● **EXERCISE DESCRIPTION**: Only an exact copy of the entries, stripped of pictures, will serve as the answer.

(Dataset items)

────────────────────────────────────────

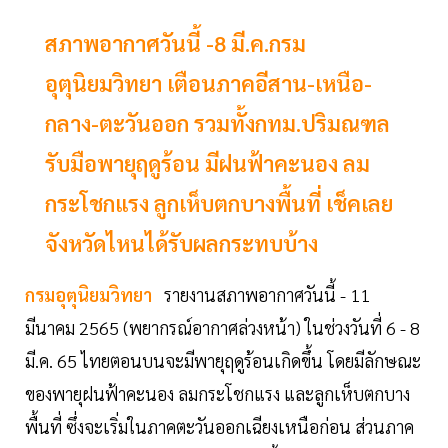
สภาพอากาศวันนี้ -8 มี.ค.กรม
อุตุนิยมวิทยา เตือนภาคอีสาน-เหนือ-
กลาง-ตะวันออก รวมทั้งกทม.ปริมณฑล
รับมือพายุฤดูร้อน มีฝนฟ้าคะนอง ลม
กระโชกแรง ลูกเห็บตกบางพื้นที่ เช็คเลย
จังหวัดไหนได้รับผลกระทบบ้าง
กรมอุตุนิยมวิทยา
รายงานสภาพอากาศวันนี้ - 11
มีนาคม 2565 (พยากรณ์อากาศล่วงหน้า) ในช่วงวันที่ 6 - 8
มี.ค. 65 ไทยตอนบนจะมีพายุฤดูร้อนเกิดขึ้น โดยมีลักษณะ
ของพายุฝนฟ้าคะนอง ลมกระโชกแรง และลูกเห็บตกบาง
พื้นที่ ซึ่งจะเริ่มในภาคตะวันออกเฉียงเหนือก่อน ส่วนภาค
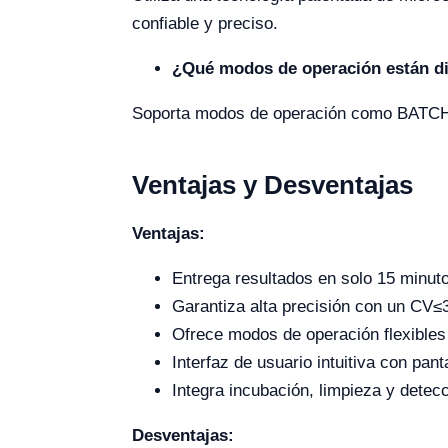
confiable y preciso.
¿Qué modos de operación están d
Soporta modos de operación como BATCH, R
Ventajas y Desventajas
Ventajas:
Entrega resultados en solo 15 minut
Garantiza alta precisión con un CV≤
Ofrece modos de operación flexibles
Interfaz de usuario intuitiva con pantal
Integra incubación, limpieza y detec
Desventajas:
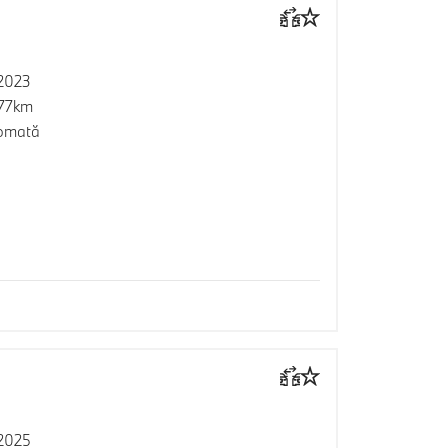
2023
177km
omată
2025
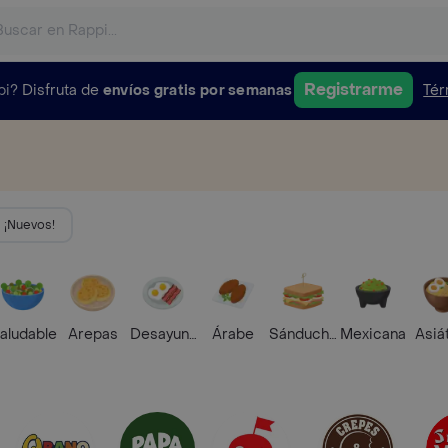
Registrarme
pi?
Disfruta de
envíos gratis por semanas
Tér
¡Nuevos!
aludable
Arepas
Desayunos
Árabe
Sánduches
Mexicana
Asiá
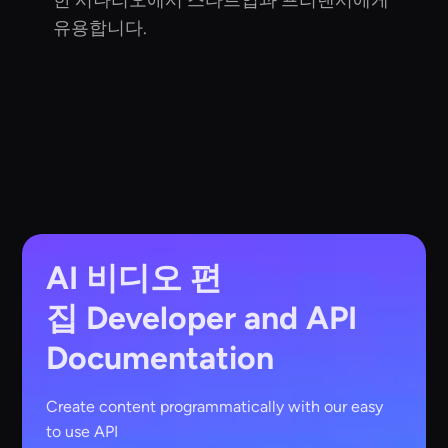
유용합니다.
AI 비디오 편
집
Developer and API
Documentation
Create content programmatically with our easy
to use API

────────────────────────────────────────

● **TASK SOLUTION**:
สภาพอากาศวันนี้ -8 มี.ค.กรม
อุตุนิยมวิทยา เตือนภาคอีสาน-เหนือ-
กลาง-ตะวันออก รวมทั้งกทม.ปริมณฑล
รับมือพายุฤดูร้อน มีฝนฟ้าคะนอง ลม
กระโชกแรง ลูกเห็บตกบางพื้นที่ เช็คเลย
จังหวัดไหนได้รับผลกระทบบ้าง
กรมอุตุนิยมวิทยา
รายงานสภาพอากาศวันนี้ - 11
มีนาคม 2565 (พยากรณ์อากาศล่วงหน้า) ในช่วงวันที่ 6 - 8
มี.ค. 65 ไทยตอนบนจะมีพายุฤดูร้อนเกิดขึ้น โดยมีลักษณะ
ของพายุฝนฟ้าคะนอง ลมกระโชกแรง และลูกเห็บตกบาง
พื้นที่ ซึ่งจะเริ่มในภาคตะวันออกเฉียงเหนือก่อน ส่วนภาค
confiable y preciso.
¿Qué modos de operación están d
Soporta modos de operación como BATCH, R
Ventajas y Desventajas
Ventajas:
Entrega resultados en solo 15 minut
Garantiza alta precisión con un CV≤
Ofrece modos de operación flexibles
Interfaz de usuario intuitiva con pantal
Integra incubación, limpieza y detec
Desventajas:
2023
177km
omată
2025
Registrarme
pi?
Disfruta de
envíos gratis por semanas
Tér
¡Nuevos!
aludable
Arepas
Desayunos
Árabe
Sánduches
Mexicana
Asiá
유용합니다.
AI 비디오 편
집
Developer and API
Documentation
Create content programmatically with our easy
to use API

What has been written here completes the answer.